The Nassaus led the revolt of the Low Countries against the Spanish in a war that lasted the worst part of eighty years, ending in 1588. A century later, another Nassau, William of Oranje-Nassau, became king of England. At the Battle of the Boyne he defeated his father-in-law, James II, the last Catholic king of the English. Among William’s legacies was a divided Ireland and the wearing of the Orange in support of the Protestant cause.
I was born on a freezing day in January 1947 in a place called Middelburg, on the island of Walcheren, the most south-western province of the Netherlands. Middelburg, or Middelbroch as it was known in the Middle Ages, was founded in the twelfth century by Elisabeth Kunigunda, daughter of the king of Thuringia and wife of Wolfert of Nassau. My grandfather, who had many titles but preferred to be known as ‘The Lord of the Islands’, registered my birth the same day. As if he knew I would be the dynasty’s full stop, he added to my birth certificate the title ‘The Lady of the Islands’. The matter of titles is a minefield of arcane conundrums. Only someone born into the family can be known as the Lord of the Islands. As I come from an unbroken male line, there had never been a ‘Lady’ before.
A few days after my birth, I was decked out in eighteenth century lace in preparation for my baptism. The tradition of the Calvinist sect I was born into dictates that one of the godparents should carry the child to church. My godfather, Prince Bernhard, the German-born son-in-law of Queen Wilhelmina – a war hero like my father, who was his close friend – emerged from my grandparents’ house, took one look at the snow and ice in the street and removed his army greatcoat. I was carried to my baptism wrapped in the same coat that Prince Bernhard had worn when he accepted the German surrender at Wageningen.
This should tell you two things: Elisabeth has quite a story to tell, and the telling of it plays a large part in her life.
I suppose this is all the more pertinent for me, because I’m Dutch-born myself. It certainly never occurred to me that when I sang the words of the Dutch national anthem as a child that I would later build a website for a descendant of the king mentioned in the song’s opening lyric.
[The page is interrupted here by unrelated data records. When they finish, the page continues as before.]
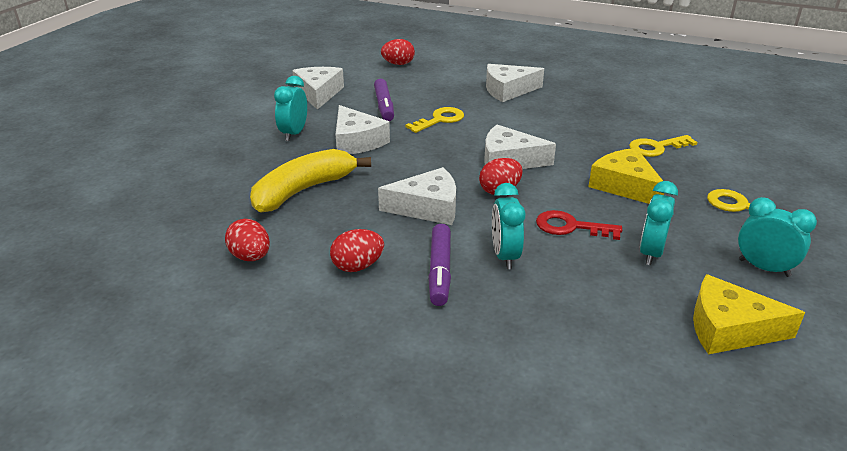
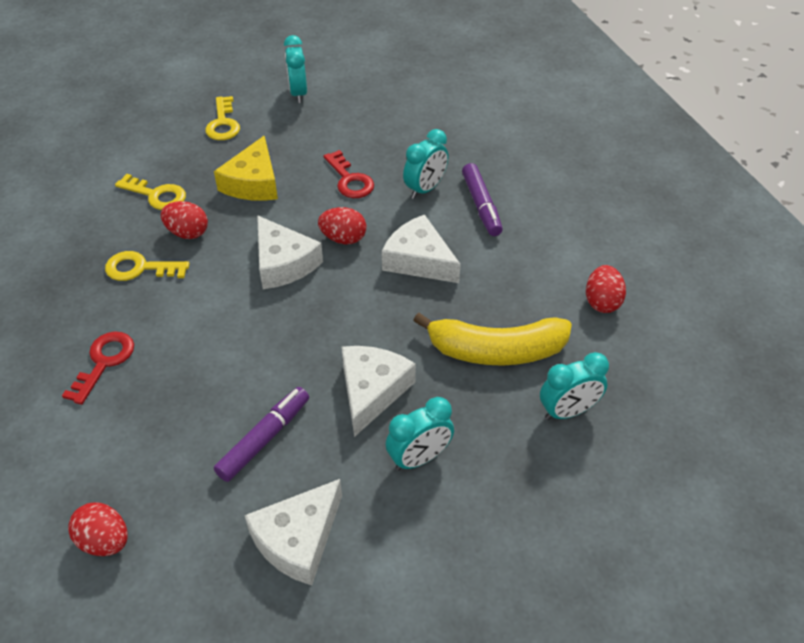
camera: 135 degrees left, 15 degrees up
red egg [330,229,384,272] -> red egg moved to [161,201,208,239]
yellow key [405,107,464,133] -> yellow key moved to [105,251,189,281]
purple marker [428,224,451,306] -> purple marker turned 120 degrees clockwise [462,163,503,236]
white cheese [486,64,544,102] -> red key [62,332,134,405]
turquoise clock [640,181,678,265] -> turquoise clock moved to [540,352,609,420]
yellow cheese [693,274,805,354] -> none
As an immigrant, there is a further level of interest for me in Elisabeth’s story, in that it is very different to my own. My working class parents emigrated to Australia with the specific aim of providing greater educational, social and career opportunities than might have been available in The Netherlands. The Holdsworth family had very different reasons for emigrating and lived in very different circumstances.
The website itself is not a complex one, but that didn’t make it any easier to create. I think quite a few designers are like me and find sites with lots of content rather easier to build than those that only have a few pages. On a small site, every page seems to carry greater value.
In this case, I have probably ended up placing more emphasis on style, look and feel than I might normally. And there is also a kind of freedom in that.
By the way, the castle in the background of each page is the one Elisabeth refers to in the excerpt above. The presence of this edifice is intended to serve as a visual metaphor for the looming sense of historical imperative that pervades Elisabeth’s writing.